Reputation: 5529
Looking for a way to chomp newline characters irrespective of the platform the files were created on.
The problem as specified by perlport#newlines is that newlines are encoded differently on each platform:
\012 unix
\015\012 windows
\015 mac
However, chomp is platform specific and will only remove the character for the platform it's running on, or anything set by the $/
variable.
So far I came up with the following regex that seems to be working:
# multiplatform chomp
s/\015?\012?$//;
Is that the correct solution or am I missing some cases and there's a better one?
Upvotes: 1
Views: 1152
Reputation: 165278
If you really want to catch all cases, your regex is fine for stripping newlines.
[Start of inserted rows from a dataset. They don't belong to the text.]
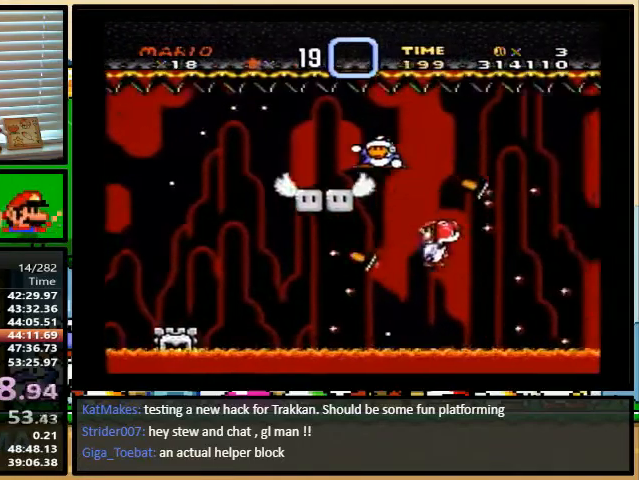
{"buttons": ["B", "Y", "DPAD_UP", "DPAD_RIGHT"], "events": [[33, "DPAD_LEFT", "up"], [33, "DPAD_RIGHT", "down"], [467, "B", "down"]]}
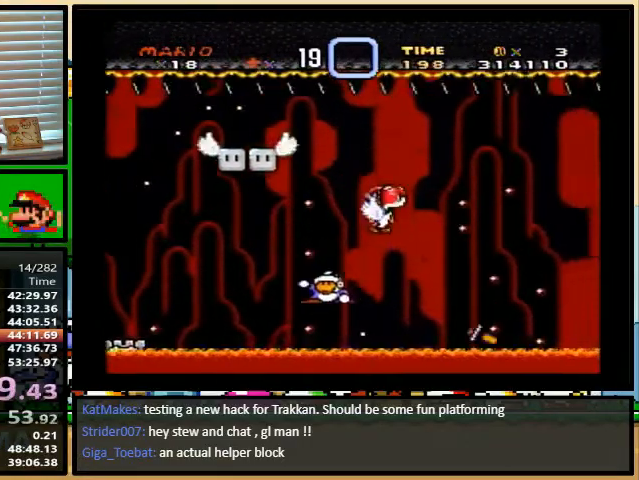
{"buttons": ["Y", "DPAD_RIGHT"], "events": [[67, "B", "up"], [433, "DPAD_UP", "up"]]}
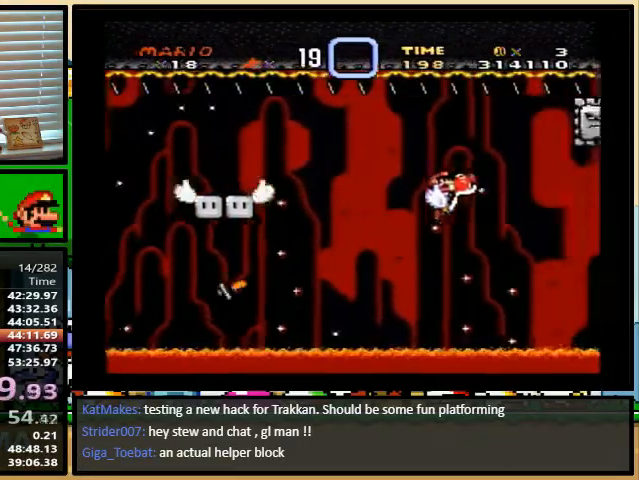
{"buttons": ["Y", "DPAD_RIGHT"], "events": [[33, "DPAD_RIGHT", "up"], [67, "DPAD_LEFT", "down"], [233, "B", "down"], [333, "B", "up"], [333, "DPAD_LEFT", "up"], [333, "DPAD_RIGHT", "down"]]}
But it's not ok for checking if a newline is there, it will happily match a line with no newline. For that you have to spell it all out.
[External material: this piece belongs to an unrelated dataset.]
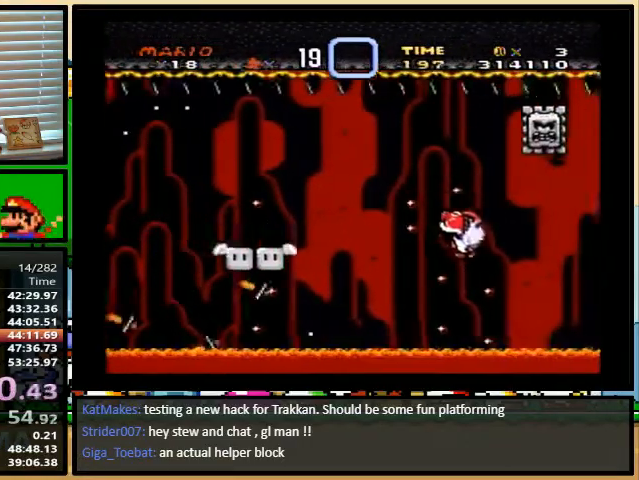
{"buttons": ["B", "Y", "DPAD_UP", "DPAD_RIGHT"], "events": [[100, "DPAD_LEFT", "down"], [100, "DPAD_RIGHT", "up"], [300, "DPAD_LEFT", "up"], [300, "DPAD_UP", "down"], [333, "DPAD_RIGHT", "down"], [400, "B", "down"]]}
m{(\015|\015\012|\012)\z};
Note the use of \z
. This is because $
will match a newline at the end of a line which will steal from the capture group.
Realistically, you don't need to worry about the "Mac" newline. The "Mac" newline refers to the pre-OS X MacOS. It's extremely unlikely you'll encounter a file from that era, and I say this as someone who still has a working Mac SE. So all you really need to worry about is the Windows and Unix newlines. That's typically done like so:
s{\015?\012\z}{};
Upvotes: 0
Reputation: 6744
\v matches vertical white space, so you should be able to use
s/\v+$//;
However, this assumes that you don't mind cutting off things like form feeds and vertical tabs.
Upvotes: 1